_EXCERPT PROVIDED_:
New labels will roll out by July, 2018, so there is plenty of time to do your research on the new design. For starters, listen to the podcast at and search #askACES on Twitter.

What makes farmers try new practices?

Published March 14, 2017
Perennial grasses can be a source of biofuel
  • A new study from the University of Illinois surveyed farmers to uncover the factors that influence adoption of new types of cropping systems.
  • Farmers were more likely to adopt multifunctional perennial cropping systems if they were young, educated, and interested in improving soil and water quality.

URBANA, Ill. – Change is never easy. But when it comes to adopting new agricultural practices, some farmers are easier to convince than others.

A group of researchers at the University of Illinois wanted to know which farmers are most likely to adopt multifunctional perennial cropping systems—trees, shrubs, or grasses that simultaneously benefit the environment and generate high-value products that can be harvested for a profit.

“We surveyed farmers in the Upper Sangamon River Watershed in Illinois to learn their attitudes about growing MPCs on marginal land. We then looked at their demographic data to classify people into different categories related to their adoption potential,” says University of Illinois agroecologist Sarah Taylor Lovell.

Using statistical clustering techniques, the team discovered that survey respondents fell into six categories. The “educated networkers” and “young innovators” were most likely to adopt MPCs. On the other end of the spectrum, survey respondents classified as “money motivated” and “hands-off” were least likely to adopt the new cropping systems.     

The goal of categorizing farmers was to tailor strategies for each group, given their general attitudes. “If they’re very unlikely to adopt at all, we probably wouldn’t spend a lot of time worrying about those groups,” Lovell explains.

However, Lovell thinks some low-likelihood adopters could be swayed. “One of the groups—the one we called “money motivated”—was really connected with GPS in their yield monitoring, so we thought we could target that. We could review high-resolution maps of their farms to point out the areas that are unproductive for corn and soybeans. We’d try to make the case that alternative perennial systems could bring in profits,” Lovell says.

High-likelihood adopters were motivated by environmental concerns, and were especially interested in converting marginal land to bioenergy crop, hay, or nut production systems. “Farmers were probably most familiar with bioenergy grasses and hay,” Lovell explains. But it was important to them that an existing market was in place for MPCs products.

Another major factor was land tenancy. Considering that most MPC crops don’t mature for years after planting, rental contracts would need to account for the long-term investment.

“The person leasing the land might be really interested in agroforestry or perennial cropping systems,” Lovell says. “The lease arrangement has to be long enough that the farmer will get back their investment in that period. For example, some of the nut crops take a long time to mature. But if you integrate some of the fruit shrubs, they’ll become productive in maybe 3-4 years. You could get an earlier return on investment in those cases.”

Lovell’s graduate students—housed in the crop sciences department at U of I—are now following up with several of the farmers who were interested in MPCs and offering custom designs to establish the new cropping systems on their land.

“That was part of the overall goal for this study. We wondered if the barrier to adoption is a lack of information about design options and the economic potential,” Lovell says. “If we overcome that barrier by developing good planting plans, projecting the market economics, and providing them with that information, will that help them implement the change?”

Stay tuned.

The article, “Identifying barriers and motivators for adoption of multifunctional perennial cropping systems by landowners in the Upper Sangamon River Watershed, Illinois,” is published in Agroforestry Systems. Lead author Chloe Mattia and co-author Adam Davis are also in the Department of Crop Sciences at U of I. Funding was provided by the USDA’s National Institute of Food and Agriculture.

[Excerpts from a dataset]

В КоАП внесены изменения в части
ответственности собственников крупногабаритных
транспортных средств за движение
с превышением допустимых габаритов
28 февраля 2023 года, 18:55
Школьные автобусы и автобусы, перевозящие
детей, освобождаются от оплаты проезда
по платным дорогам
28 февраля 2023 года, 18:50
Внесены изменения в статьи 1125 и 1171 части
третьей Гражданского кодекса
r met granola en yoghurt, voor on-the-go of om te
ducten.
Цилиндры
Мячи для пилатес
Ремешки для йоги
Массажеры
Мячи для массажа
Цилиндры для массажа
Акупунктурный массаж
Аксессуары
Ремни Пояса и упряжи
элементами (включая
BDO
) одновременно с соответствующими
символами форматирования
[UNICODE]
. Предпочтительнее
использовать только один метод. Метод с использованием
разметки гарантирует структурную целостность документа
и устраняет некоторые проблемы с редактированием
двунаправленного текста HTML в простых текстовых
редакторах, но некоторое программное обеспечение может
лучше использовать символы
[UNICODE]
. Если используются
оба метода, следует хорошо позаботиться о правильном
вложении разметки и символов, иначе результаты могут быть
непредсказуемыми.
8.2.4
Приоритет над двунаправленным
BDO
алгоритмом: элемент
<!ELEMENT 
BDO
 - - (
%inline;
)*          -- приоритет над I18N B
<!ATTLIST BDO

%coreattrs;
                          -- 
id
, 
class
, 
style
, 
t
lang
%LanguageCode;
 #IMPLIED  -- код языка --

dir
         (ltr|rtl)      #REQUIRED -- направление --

_EXERCISE DETAILS_: In the article about which farmers adopt perennial cropping systems, retype the passage that starts with the words "URBANA, Ill. –" and stops after "for a profit.".

_ANSWER BELOW_:
URBANA, Ill. – Change is never easy. But when it comes to adopting new agricultural practices, some farmers are easier to convince than others.

A group of researchers at the University of Illinois wanted to know which farmers are most likely to adopt multifunctional perennial cropping systems—trees, shrubs, or grasses that simultaneously benefit the environment and generate high-value products that can be harvested for a profit.